Variable Scope
A variable’s scope determines which modules and procedures can use the variable.
Procedure-only Variables
The lowest level of scope for a variable is at the procedure level.
A procedure is either a Sub
or a Function
procedure.
Variables declared with this scope can be used only in the procedure in which they are declared.
When the procedure ends, the variable no longer exists (it goes to the great big bucket in the sky), and your CAD application frees up its memory.
If you execute the procedure again, the variable comes back to life, but its previous value is lost.
The most common way to declare a procedure-only variable is with a Dim
statement.
Dim
doesn’t refer to the mental
capacity of the VBA designers.
Rather, it’s an old programming term that’s short for dimension, which simply means you are setting aside memory for a particular variable.
You usually place Dim
statements
immediately after the Sub
or Function
statement and before the
procedure’s code.
The following example shows some procedure-only variables declared by using Dim
statements:
Sub MySub()
Dim x As Integer
Dim First As Long
Dim PartDimension As Single
Dim myValue
' ...[The procedure’s code goes here]...
End Sub
Notice that the last Dim
statement in
the preceding example doesn’t declare a data type; it declares only the variable itself. The
effect is that the variable MyValue
is a
Variant.
By the way, you can also declare several variables with a single Dim
statement, as in the following example:
Dim x As Integer, y As Integer, z As Integer
Dim First As Long, Last As Double
Unlike some languages, VBA doesn’t allow you to declare a group of variables to be a particular data type by separating the variables with commas.

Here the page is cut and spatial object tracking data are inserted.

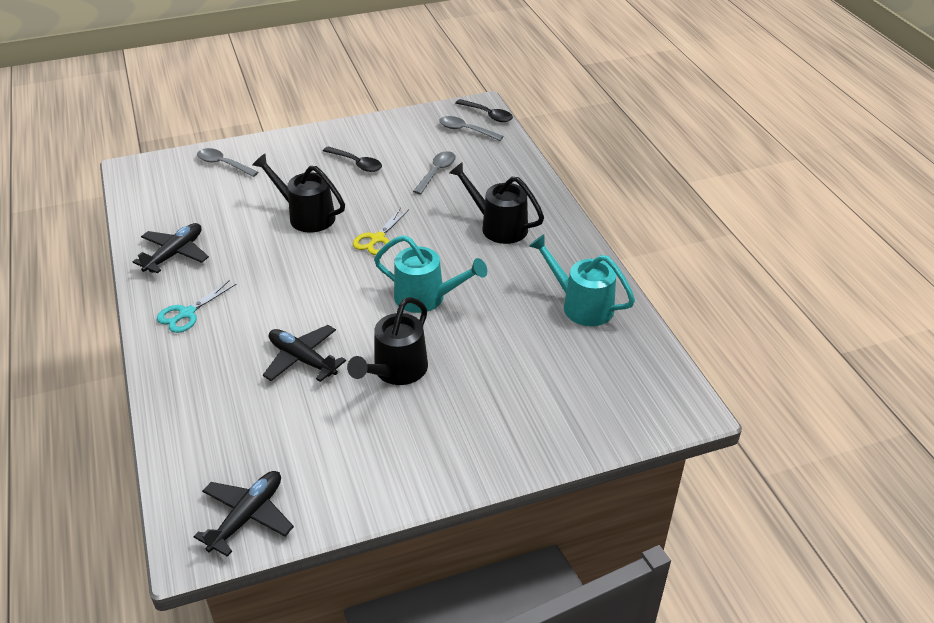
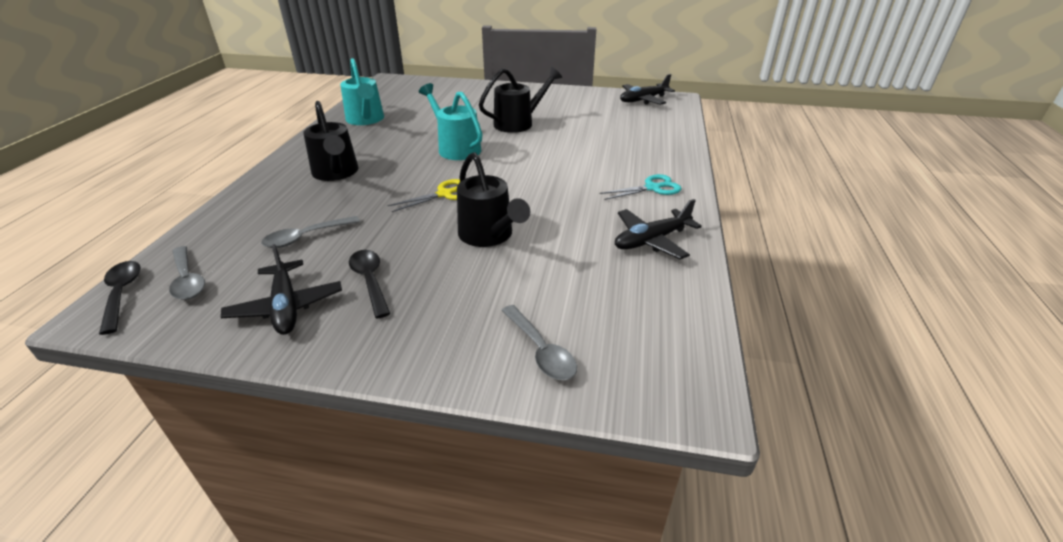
camera: 150 degrees left, 5 degrees down
black plane [263,325,346,382] -> black plane moved to [221,244,342,335]

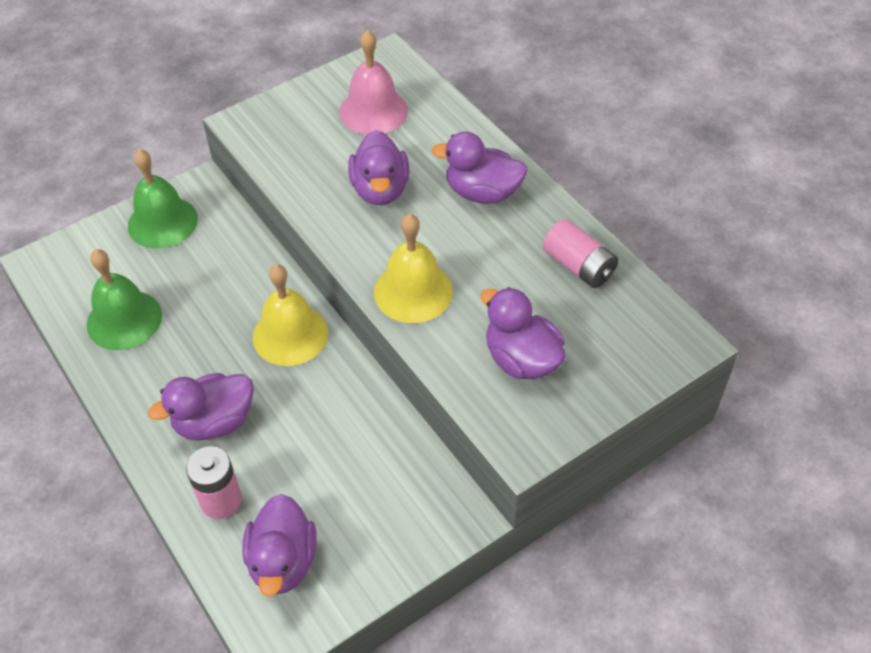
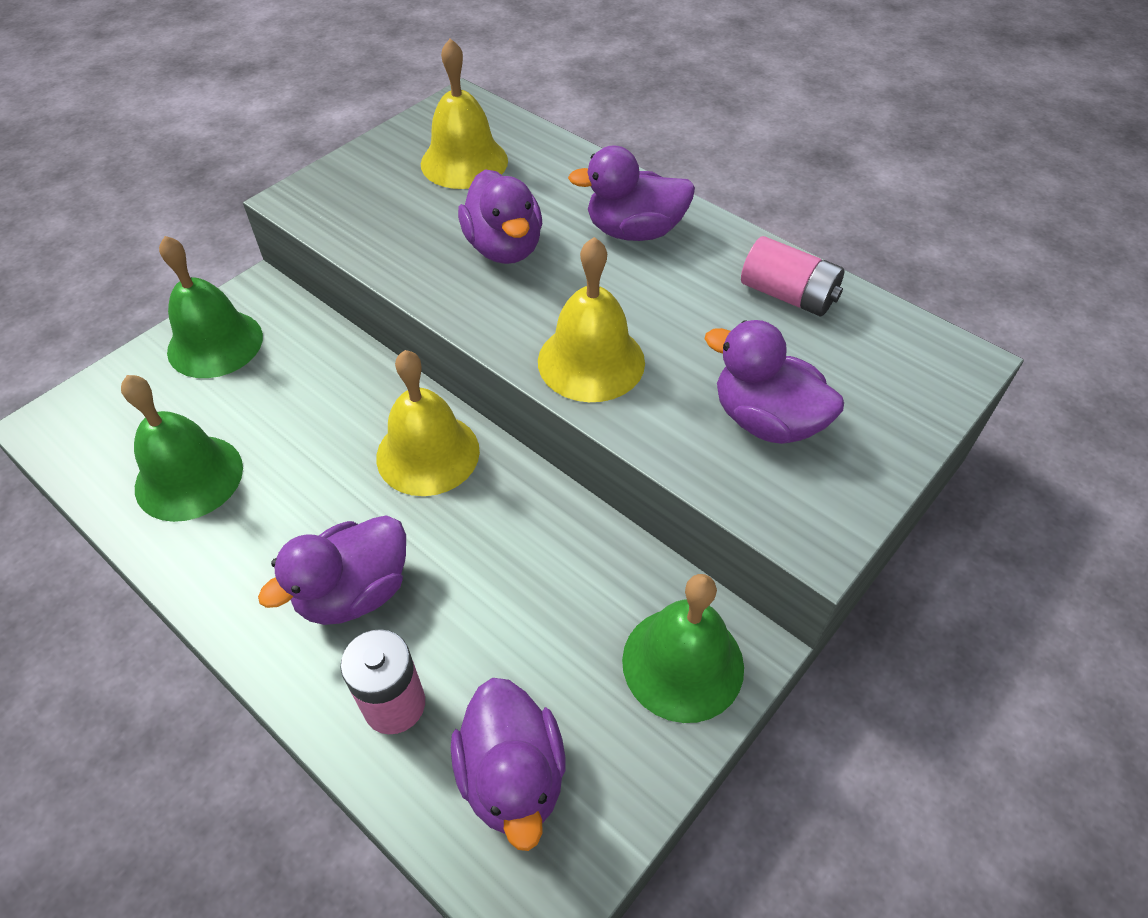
camera: 15 degrees left, 0 degrees up
pink bell [339,30,408,135] -> yellow bell [421,38,508,189]
none -> green bell [622,574,744,723]

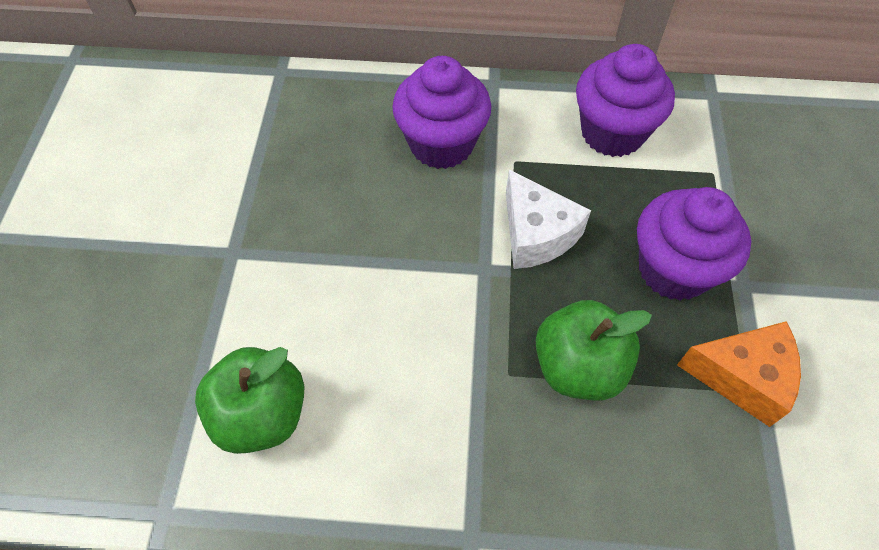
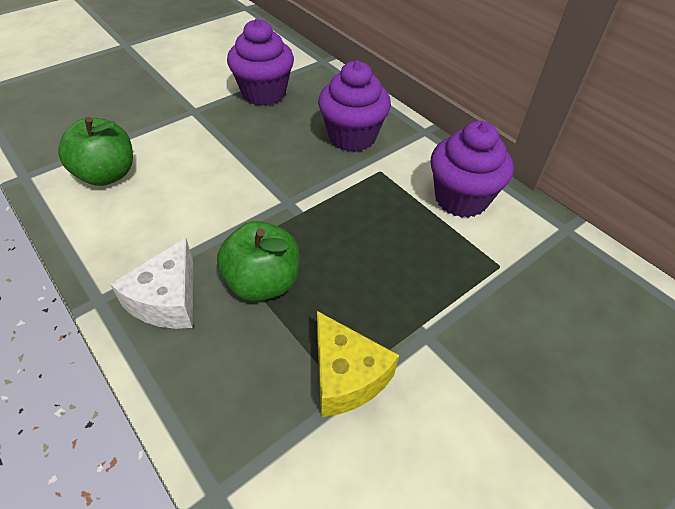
camera: 45 degrees right, 10 degrees down
white cheese [506,169,591,269] -> white cheese moved to [110,238,193,329]
purple cupcake [637,187,751,301] -> purple cupcake moved to [227,19,294,106]
orange cheese [677,321,801,427] -> yellow cheese [317,311,399,417]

For example, though valid, the following statement does not declare all the variables as Integers:
Dim i, j, k As Integer
In this example, only k
is declared to
be an Integer; the other variables are declared to be Variants.
If you declare a variable with procedure-only scope, other procedures in the same module can use the same variable name, but each instance of the variable is unique to its own procedure.

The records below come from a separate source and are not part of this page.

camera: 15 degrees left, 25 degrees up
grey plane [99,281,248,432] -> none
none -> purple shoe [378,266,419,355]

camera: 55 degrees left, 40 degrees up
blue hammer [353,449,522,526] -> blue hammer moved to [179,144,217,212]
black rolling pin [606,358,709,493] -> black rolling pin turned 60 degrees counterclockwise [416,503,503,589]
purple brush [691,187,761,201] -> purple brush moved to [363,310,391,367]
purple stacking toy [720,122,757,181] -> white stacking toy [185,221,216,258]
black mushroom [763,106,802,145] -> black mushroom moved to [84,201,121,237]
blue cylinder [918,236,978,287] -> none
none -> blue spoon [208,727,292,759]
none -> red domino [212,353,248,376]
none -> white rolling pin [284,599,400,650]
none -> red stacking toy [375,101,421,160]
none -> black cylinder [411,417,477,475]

In general, variables declared at the procedure level are the most efficient because VBA frees up the memory they use when the procedure ends.
Module-only Variables
Sometimes, you want a variable to be available to all procedures in a module.
If so, just declare the variable (using Dim
or Private
) before the module’s first Sub
or Function
statement — outside any procedures.
This is done in the Declarations section, at the beginning of your module.
This is also where the Option Explicit
statement is located.
Below figure shows how you know when you’re working with the Declarations section.
As shown in above image, I want a variable named swApp
, so that it can available to all
procedures in this module.
Hence I declare this variable in Declaration section of VBE.